After running this test snippet, you should get:

Original string:  eggs and ham
After encoding:  b'eggs and ham'
After decoding:  eggs and ham

If you tell it which coding scheme that you want explicitly, there will be no ambiguity.

These janky types are special characters that fall outside of the regular ASCII type characters that have been encoded to type bytes.

print('\nSpecial character: Ä')
special = 'Ä'
sp_encoded = special.encode(encoding='utf-8')
print('After encoding: ', sp_encoded)
sp_decoded = sp_encoded.decode('utf-8')
print('After decoding: ', sp_decoded)

If you run the snippet, you get this:

Special character: Ä
After encoding:  b'\xc3\x84'
After decoding:  Ä

So, if you are getting byte strings, of any form, you should decode.

Encoding

When translating characters from and to raw bytes - the rules for translating a string of Unicode characters to a sequence of bytes, and extracting a string from a sequence of bytes. This translation back and forth between bytes and strings is defined by two terms: Encoding and Decoding.

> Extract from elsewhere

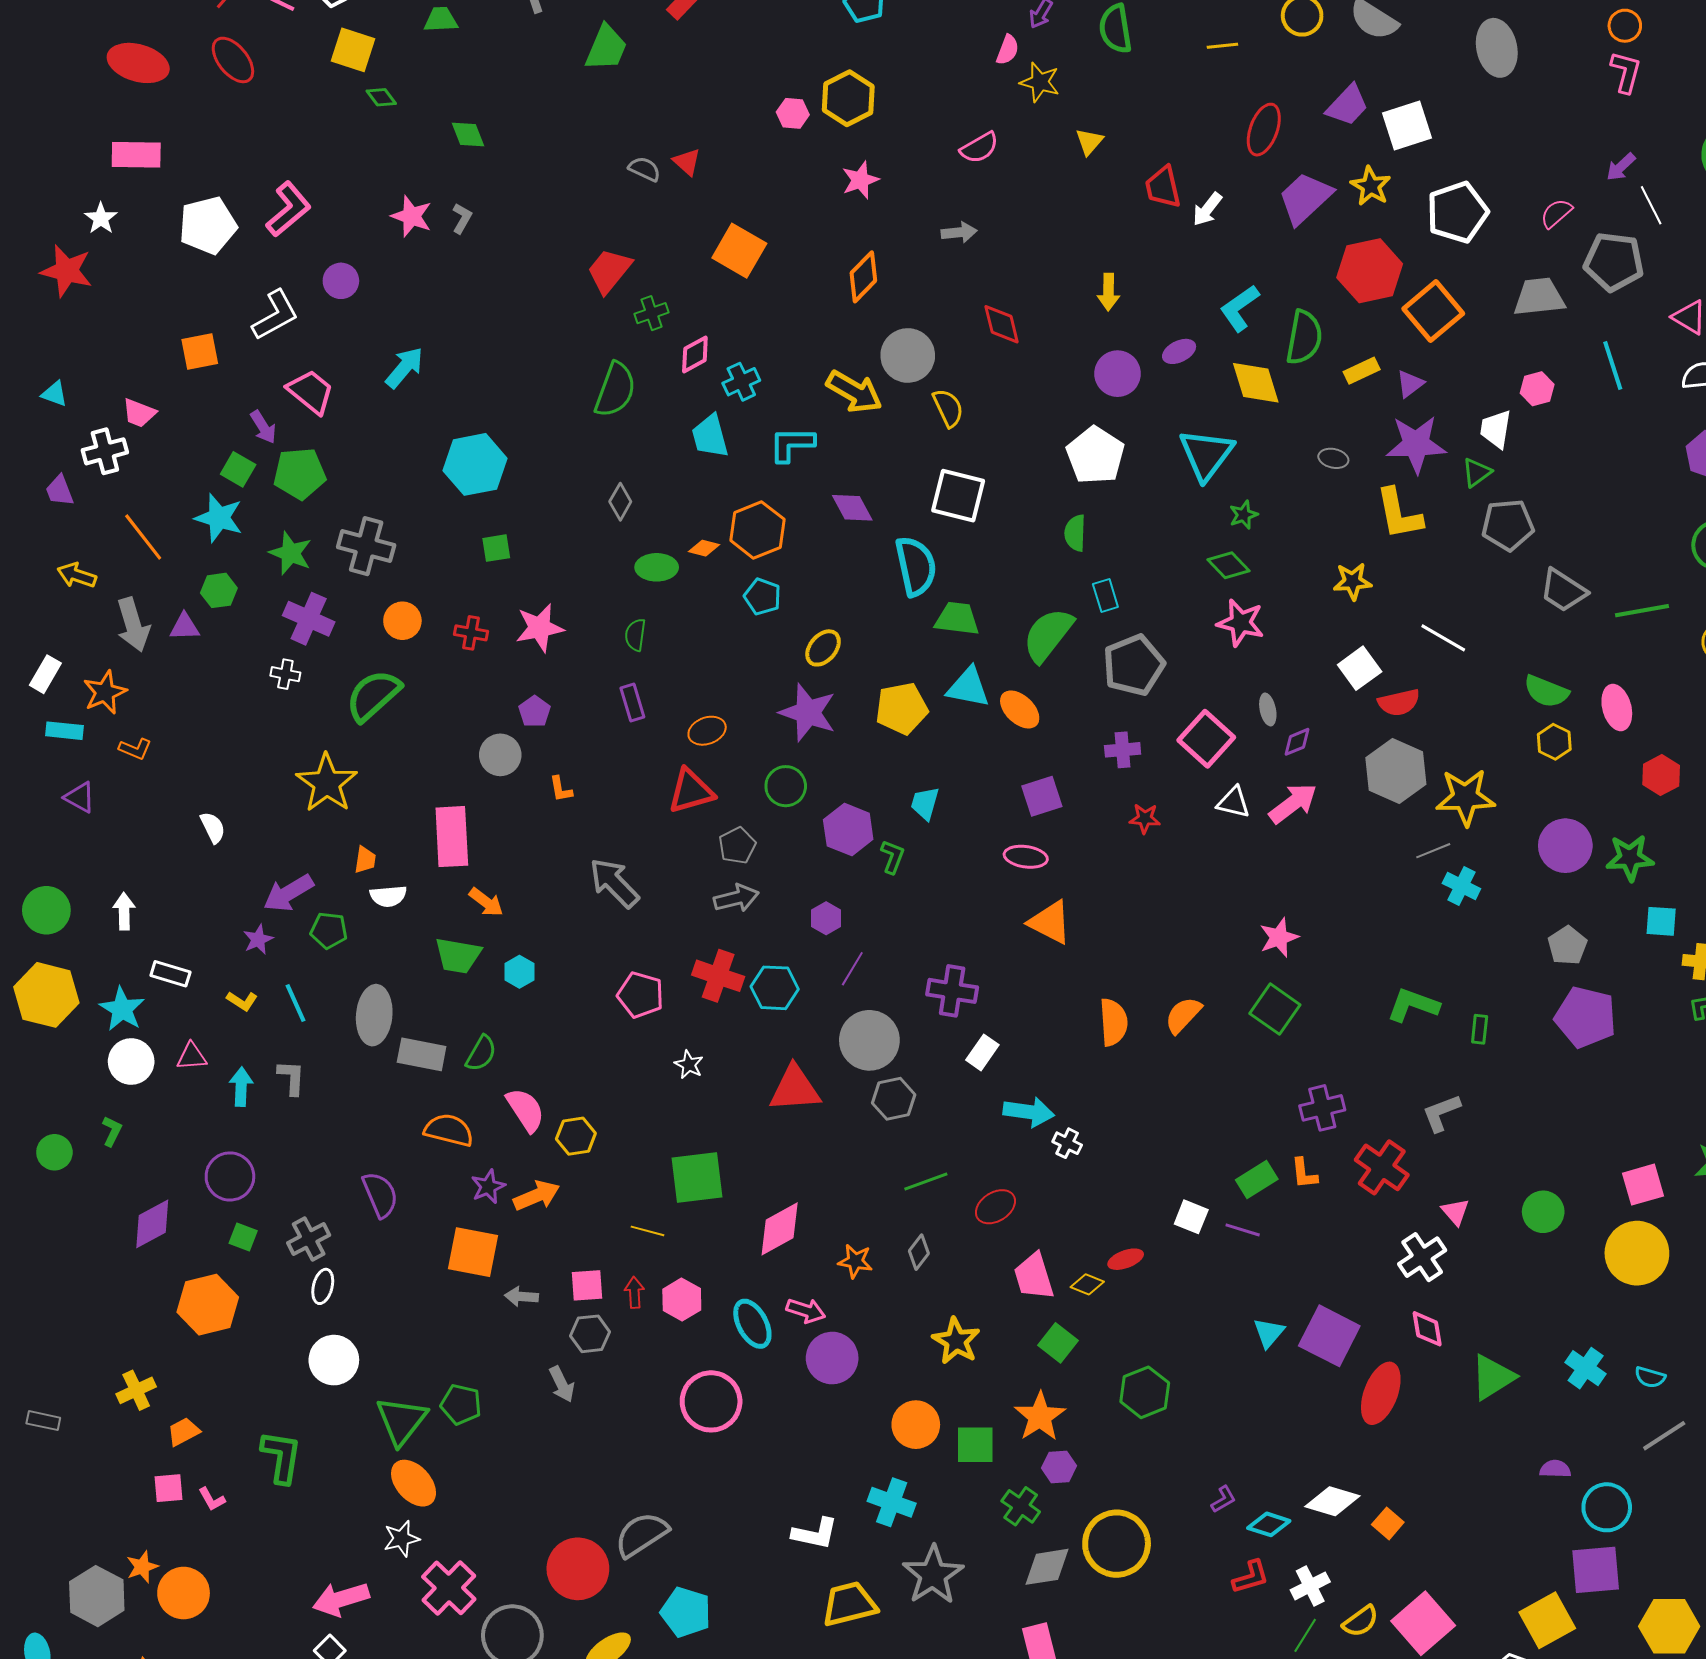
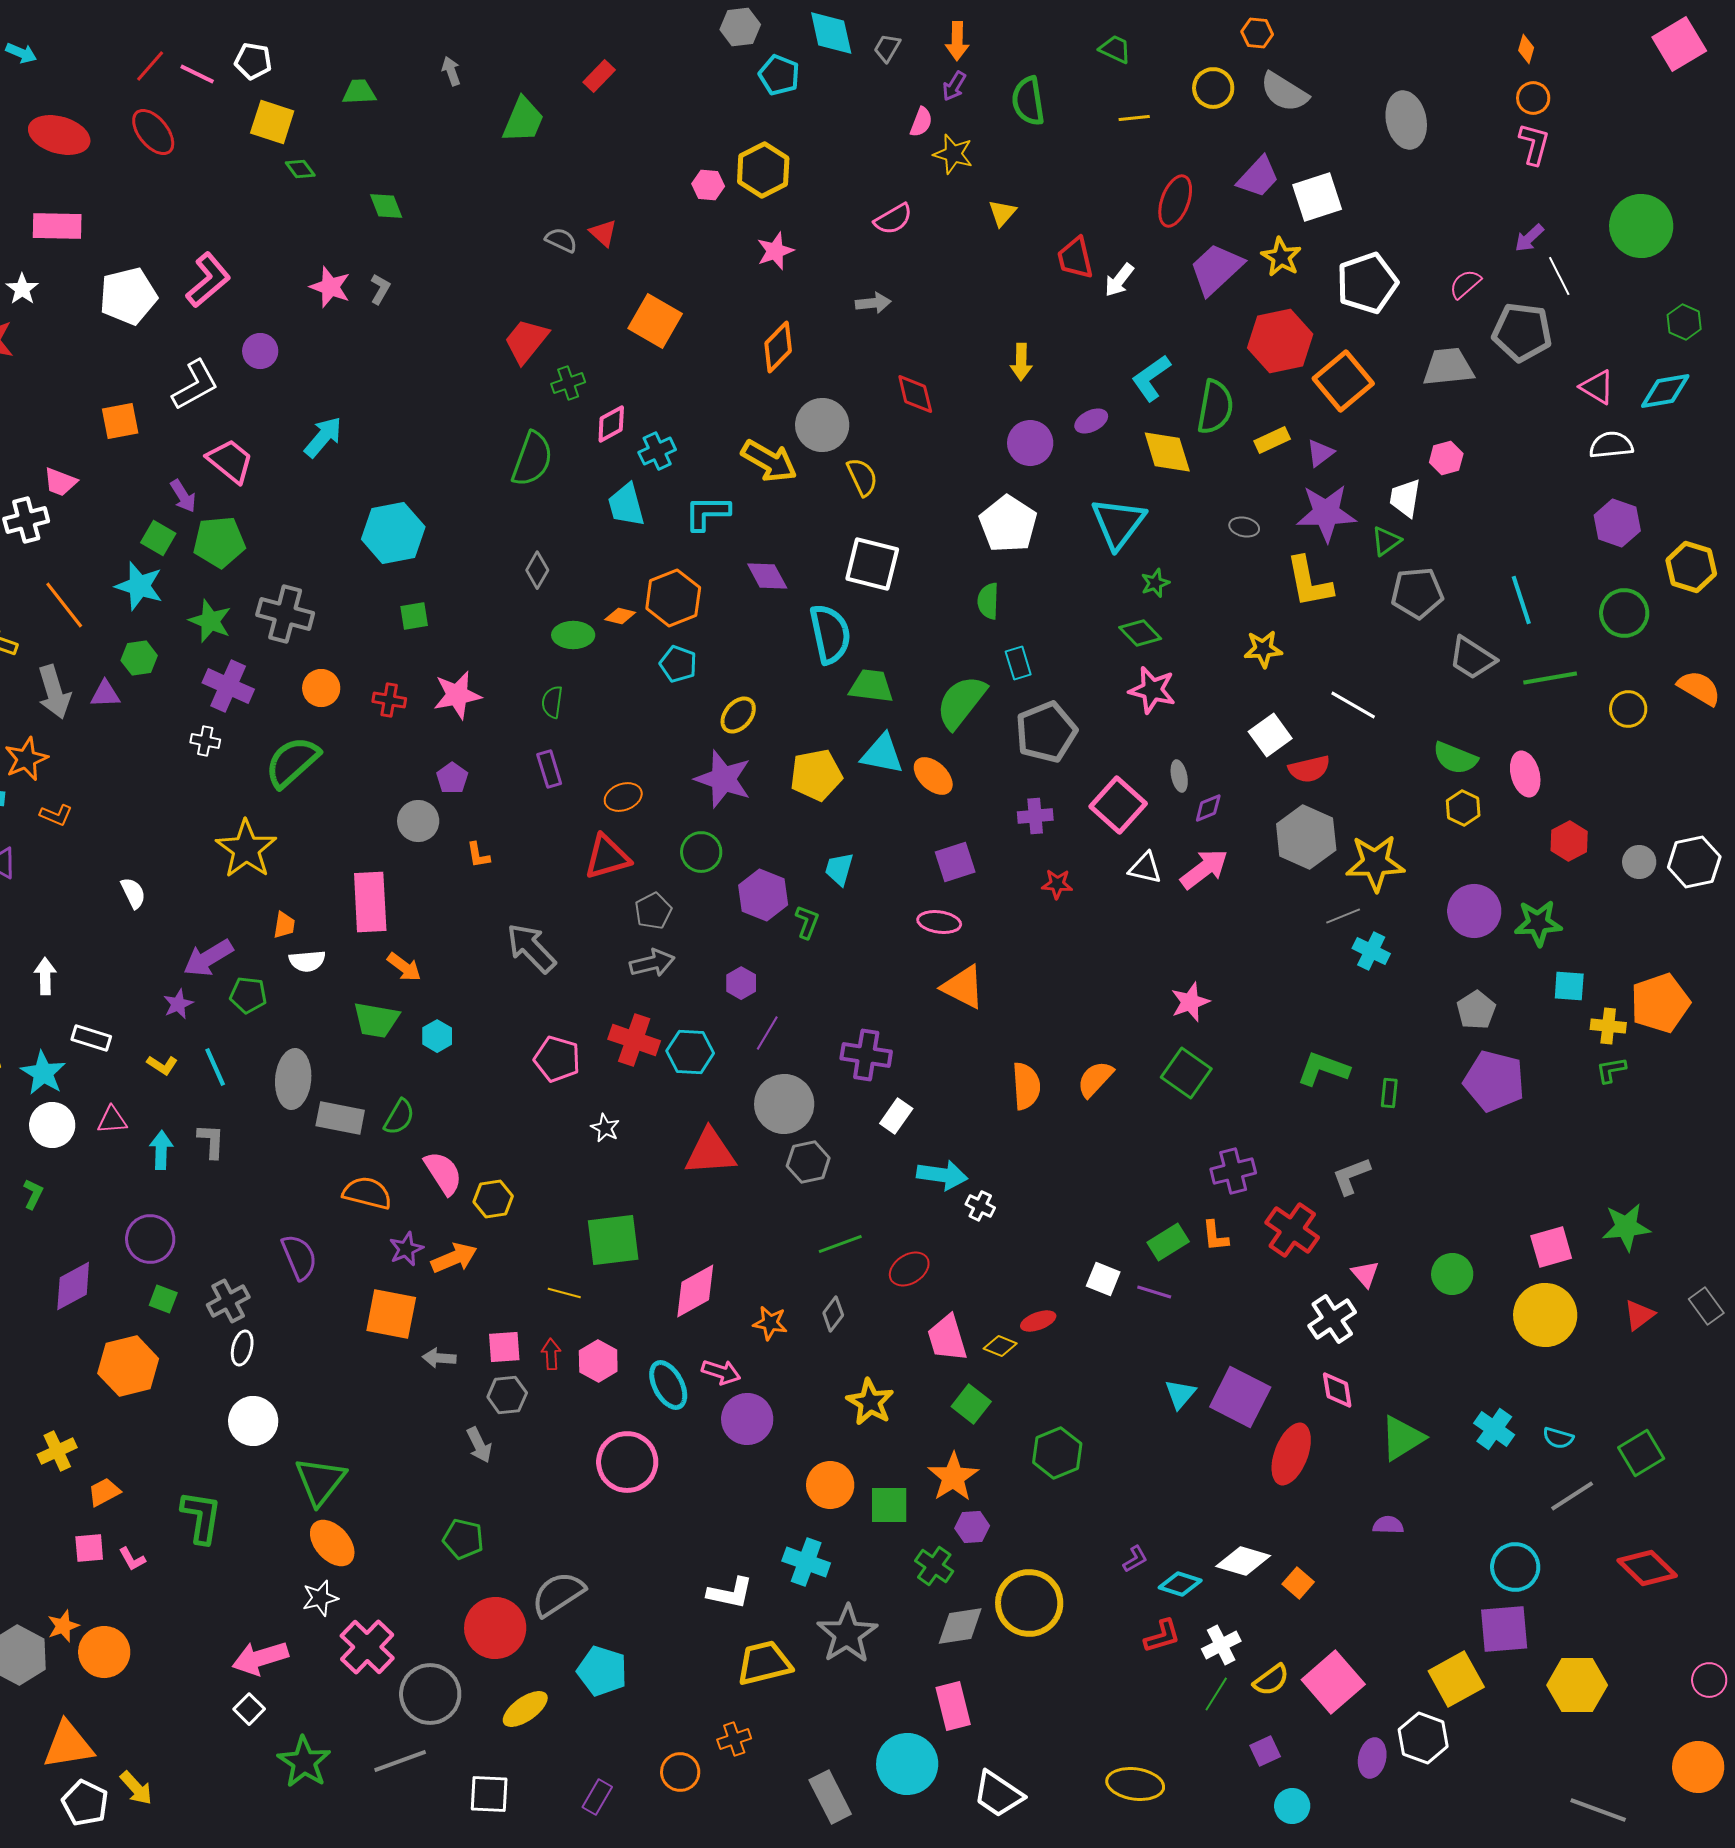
cyan line: (1613, 366) -> (1521, 600), moved
green pentagon: (461, 1404) -> (463, 1539), moved
purple semicircle: (1555, 1469) -> (1388, 1525), moved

• We encode from string to raw bytes.

• We decode from raw bytes to strings.

Encodings really only apply when text is stored or transferred externally, in files and other mediums. Text is translated to and from an encoding-specific format only when it is transferred to or from external text files, byte strings, or APIs with specific encoding requirements. Once in memory, though, strings have no encoding.

2 Likes

In notepad ++ I am using utf-8 encoding, it will error if the special characters are inside it now.
also, when I encode, it may work fine, but if I try to decode, it sometimes gives me errors saying that it’s the wrong data type to decode? even if I append str(), list(), strip() or read() or iterate through it. the only thing I have found that works for some objects is ascii()?